# Seção de texto
• • • • • • •
Estúdio vol.6 no.11 Lisboa jun. 2015

 

ARTIGOS ORIGINAIS

ORIGINAL ARTICLES

Ensaio: Fotografia e Pintura nos trabalhos de Marilice Corona

Essay: Photography and Painting in the work of Marilice Corona

 

Andréa Brächer*

*Artista visual na área de fotografia e professora universitária. Graduação em Publicidade e Propaganda (Faculdade de Biblioteconomia e Comunicação — (FABICO) Universidade Federal do Rio Grande do Sul (UFRGS). Mestrado em História, Teoria e Crítica Artes Visuais (UFRGS). Doutorado em Poéticas Visuais (UFRGS).

AFILIAÇÃO: Universidade Federal do Rio Grande do Sul (UFRGS), Faculdade de Biblioteconomia e Comunicação (FABICO), Rua Ramiro Barcelos, 2705 — Campus Saúde — Bairro Santana, 90035-007, Porto Alegre, RS, Brasil.

 

Endereço para correspondência

 

RESUMO:

Este artigo analisa a obra “Ensaio” da artista brasileira Marilice Corona. A pintora utiliza-se da fotografia de diversas formas em seu trabalho artístico, mas em particular nestas telas veremos como as questões técnicas pertinentes à fotografia são transpostas para seu trabalho em pintura. Estas questões fotográficas influenciam a cor e dimensão de suas pinturas.

Palavras-chave: Pintura / Fotografia / Marilice Corona.

 

ABSTRACT:

This article analyzes the work “Essay” by Brazilian artist Marilice Corona. The painter uses photography in various forms in her artistical work. We see in those canvases how the technical matters pertinent to photography are transferred to her work in painting. These photographic issues influence the color and size of her paintings.

Keywords: Painting / Photography / Marilice Corona.

 

Introdução

O objetivo deste artigo é apresentar o trabalho da artista brasileira Marilice Corona (Porto Alegre, 1964), que desde 1990 desenvolve sua obra artística com pintura. Reconhecida no Rio Grande do Sul (Brasil) como uma das pintoras da geração dos anos 90, expõe nacional e internacionalmente desde então. Professora de pintura e desde 2012 é docente do Departamento de Artes Visuais do Instituto de Artes da Universidade Federal do Rio Grande do Sul.
• • • • • • •
# Linhas do conjunto
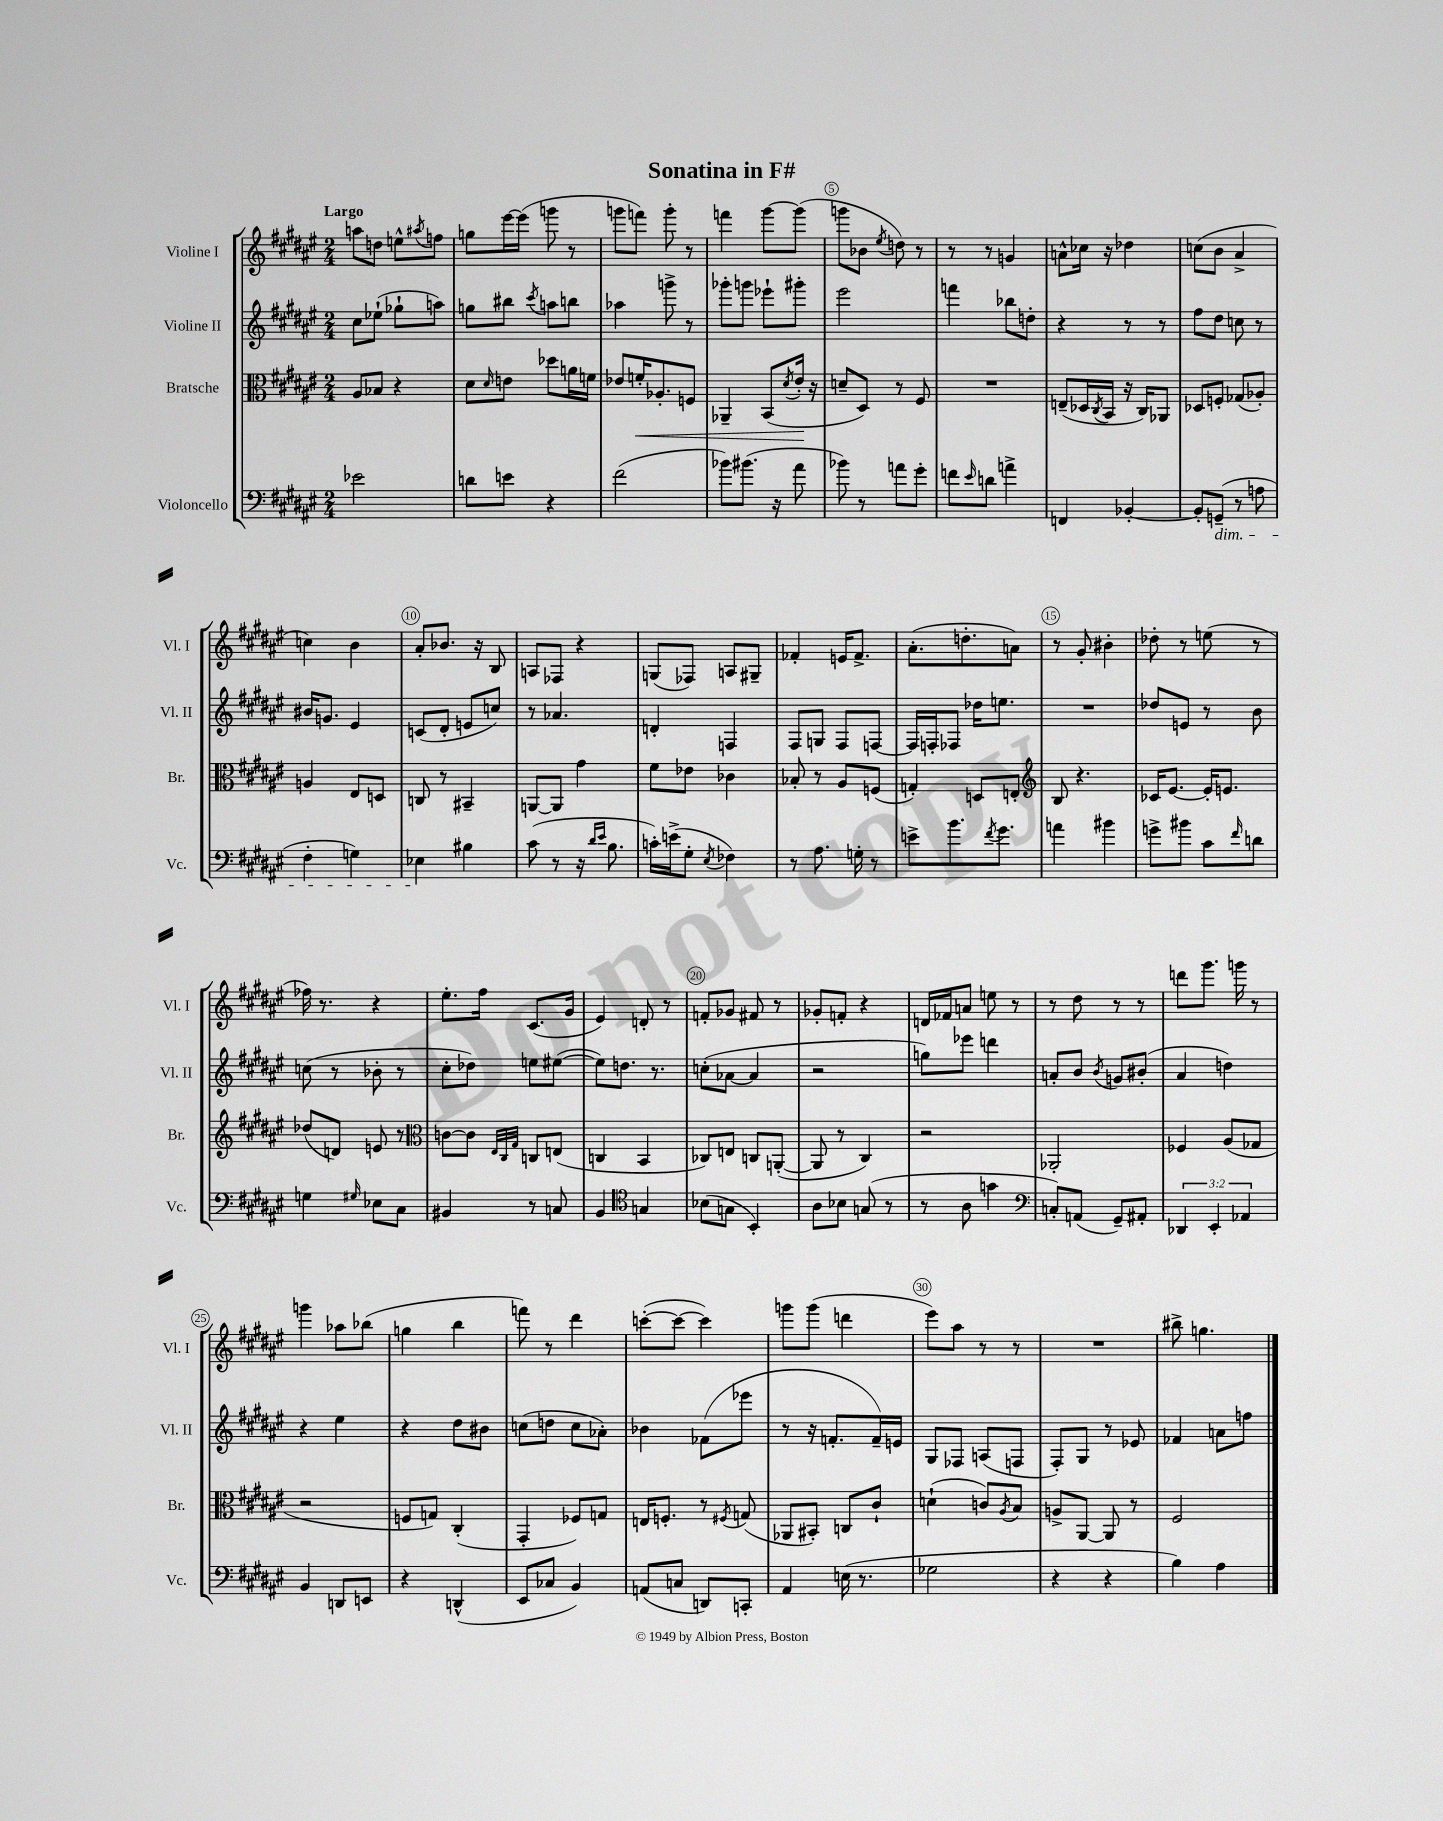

**kern	**kern	**kern	**kern
*staff4	*staff3	*staff2	*staff1
*clefF4	*clefC3	*clefG2	*clefG2
*k[f#c#g#d#a#e#]	*k[f#c#g#d#a#e#]	*k[f#c#g#d#a#e#]	*k[f#c#g#d#a#e#]
*M2/4	*M2/4	*M2/4	*M2/4
2e-	8A#	8cc#	8aa
.	8B-	(8ee-`	8dd
.	4r	8gg-`	8ee^^
.	.	.	8qaa#
.	.	8aa)	8ff
=	=	=	=
8d	8d#	8gg	8gg
.	16qqd#	.	.
8e	8e	8bb#	[16eee#
.	.	.	(16eee#]
.	.	8qccc#	.
4r	8dd-	8aa	8ggg
.	16a	8bb	8r
.	16f	.	.
=	=	=	=
(2f#	8e-	4aa-	8ggg
.	16f'	.	8fff)
.	8.A-'	.	.
.	.	8ggg^	8ggg'
.	8F	8r	8r
=	=	=	=
8b-)	4AA-~	8ggg-'	4fff
(8.b#	.	8ggg	.
.	(8BB	8eee-`	[8ggg#
16r	.	.	.
.	8qd#	.	.
8a#	16e#'	8ggg#'	(8ggg#]
.	16r	.	.
=	=	=	=
8b-)	8d~	2eee#	8ggg
8r	8D#)	.	8b-
.	.	.	8qee#
8a	8r	.	8dd)
8g#'	8F#	.	8r
=	=	=	=
8f	2r	4fff	8r
16qqe#	.	.	.
8d	.	.	8r
4a^	.	8bb-	4g
.	.	8dd'	.
=	=	=	=
4FF	(8E~	4r	8a^^
.	16D-	.	16cc-
.	8qC#	.	.
.	16BB	.	16r
[4BB-'	16r	8r	4dd-
.	16C#)	.	.
.	8AA-	8r	.
=	=	=	=
8BB-']	8D-	8ff#	(8cc
(8GG~	8F'	8dd#	8b
8r	(8G-	8cc	4a#^
8A	8A-')	8r	.
=	=	=	=
4F#'	4A	16b#	4cc)
.	.	8.g	.
4G)	8E#	4e#	4b
.	8D	.	.
=	=	=	=
4E-	8C	(8c	8a#'
.	8r	8d#'	8.b-
4B#	4BB#~	8e	.
.	.	.	16r
.	.	8cc)	8B
=	=	=	=
(8c#	[8AA	8r	8A
8r	8AA]	4.a-	8F-
16r	4g#	.	4r
16qqd#	.	.	.
16qqe#	.	.	.
8.B	.	.	.
=	=	=	=
16c')	8f#	4d'	(8G
(16e^	.	.	.
8G#'	8e-	.	8F-)
8qE#	.	.	.
4F-)	4c-	4F	8A
.	.	.	8G#~
=	=	=	=
8r	8B-'	8F#	4f-'
8.A#	8r	8G	.
.	8A#	8F#	16e
16G'	.	.	8.f-^
8r	(8F	[8F	.
=	=	=	=
8e^	4G')	16F]	(8.a#'
.	.	16F'	.
8.b	.	8F-	.
.	.	.	8.dd'
.	8D	16dd-	.
8qf#	.	.	.
8.g#	.	8.ee	.
.	8E'	.	8a)
=	=	=	=
*	*clefG2	*	*
4a	8B	2r	8r
.	4.r	.	8g#'
4b#	.	.	4b#'
=	=	=	=
8g^	16c-	8dd-	8dd-'
.	[8.e#	.	.
8b#	.	8e	8r
8c#	16e#']	8r	(8ee
.	8.e	.	.
16qqf#	.	.	.
8d	.	8b	8r
=	=	=	=
4G	(8dd-	(8cc	16ff-)
.	.	.	8.r
.	8d)	8r	.
16qqG#	.	.	.
8E-	8e	8b-'	4r
8C#	8r	8r	.
=	=	=	=
*	*clefC3	*	*
4BB#	[8c	8cc#'	8.ee#'
.	8c]	8dd-)	.
.	.	.	16ff#
.	32qqE#	.	.
.	32qqC#	.	.
.	32qqG#	.	.
8r	8C	8ee	(8.c#
8C	(8E	([8ee#	.
.	.	.	16g#
=	=	=	=
4BB	4C	8ee#])	4e#)
.	.	8.dd	.
*clefC4	*	*	*
4G	4BB	.	8d'
.	.	8.r	.
.	.	.	8r
=	=	=	=
(8B-	8C-)	(8cc'	8f'
8G	8E	[8a-	8g-
4BB')	8C	4a-]	8f#
.	([8AA'	.	8r
=	=	=	=
8A#	8AA]	2r	8g-'
8B-	8r	.	8f'
(8G	4C#)	.	4r
8r	.	.	.
=	=	=	=
8r	2r	8gg)	16d
.	.	.	16f-
8A#	.	8eee-	8a
4g	.	4ddd	8ee
.	.	.	8r
=	=	=	=
*clefF4	*	*	*
8C')	2AA-'	8a'	8r
(8AA	.	8b	8dd#
.	.	8qb	.
8GG#~)	.	8g	8r
8AA#'	.	(8b#'	8r
=	=	=	=
6DD-	4F-	4a#	8ddd
.	.	.	8.ggg#
6EE#'	.	.	.
.	(8A#	4dd)	.
.	.	.	16ggg
6AA-	.	.	.
.	8G-	.	8r
=	=	=	=
4BB	2r	4r	4ggg
8DD	.	4ee#	8aa-
8EE	.	.	(8bb-
=	=	=	=
4r	8F	4r	4gg
.	8G)	.	.
(4DD^^	(4C#'	8dd#	4bb
.	.	8b#	.
=	=	=	=
8EE#	4GG#'	(8cc	8fff)
8C-	.	8dd	8r
4BB)	8F-)	8cc	4ddd#
.	8G	8a-')	.
=	=	=	=
(8AA	16E	4b-	([8ccc'
.	8.F'	.	.
8C	.	.	8ccc_
8DD)	8r	(8f-	4ccc])
.	8qF#	.	.
8CC'	(8G	8eee-	.
=	=	=	=
4AA#	8AA-	8r	8ggg
.	8BB#')	16r	(8ggg
.	.	8.f'	.
(16E	8C	.	4ddd
8.r	.	.	.
.	8c#`	16f~)	.
.	.	16e	.
=	=	=	=
2G-	(4d`	8G#	8eee#)
.	.	8F-	8aa#
.	8c)	(8A	8r
.	8qA#	.	.
.	8B	8F	8r
=	=	=	=
4r	8A^	8F#')	2r
.	[8AA#	8G#	.
4r	8AA#]	8r	.
.	8r	8e-	.
=	=	=	=
4B)	2F#	4f-	8bb#^
.	.	.	4.gg
4A#	.	8a	.
.	.	8ff	.
==	==	==	==
*-	*-	*-	*-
• • • • • • •
# Pedido escrito 1
Cite literalmente o trecho do artigo sobre Marilice Corona que vai de "O objetivo deste" a "Grande do Sul.".
# Pedido escrito 2
Dê continuidade ao artigo sobre fotografia e pintura na obra de Marilice Corona a partir do último trecho apresentado.
Os registros não têm papel algum neste trabalho.

# Resposta da tarefa 1
O objetivo deste artigo é apresentar o trabalho da artista brasileira Marilice Corona (Porto Alegre, 1964), que desde 1990 desenvolve sua obra artística com pintura. Reconhecida no Rio Grande do Sul (Brasil) como uma das pintoras da geração dos anos 90, expõe nacional e internacionalmente desde então. Professora de pintura e desde 2012 é docente do Departamento de Artes Visuais do Instituto de Artes da Universidade Federal do Rio Grande do Sul.

# Resposta da tarefa 2
Há em sua trajetória artística um diálogo entre pintura e fotografia desde os anos 1990. Efetivamente, essa relação torna-se visível e se estabelece, no período em que desenvolve sua tese de doutorado “Autorreferencialidade em território partilhado” (2009). Nesse momento, os registros fotográficos dos espaços expositivos onde a obra será exibida, assumem grande importância e também passam a ser o “assunto” ou “motivo de representação” da obra, os mesmos,

[...] Além de serem obtidos e organizados como projeção do que virá a ser realizado, influenciam na cor, nas dimensões, no formato; de registro do processo da pintura passam a motivo da representação e apresentam-se, também, como obra (Corona, 2009: 81).

Propomos neste texto analisar parte de seu trabalho em pintura, exemplificado através da série denominada “Ensaio” (Figura 1), constituída de 20 telas 24 x 18cm (acrílico sobre tela, 2006). Nestas, as fotografias utilizadas no processo de feitura da obra são:

[...] evidências de uma natureza artificial concernente ao meio reprodutivo. As fotografias são utilizadas como imagens supletivas de um real codificado pela ótica do aparelho e pelas impressões das imagens mecânicas (Ribeiro, 2013: 284).

 

 

Em “Ensaio” (Figura 1) a pintora trabalha com conceitos relativos as convenções da pintura e com as convenções da fotografia, e é isso que veremos a seguir.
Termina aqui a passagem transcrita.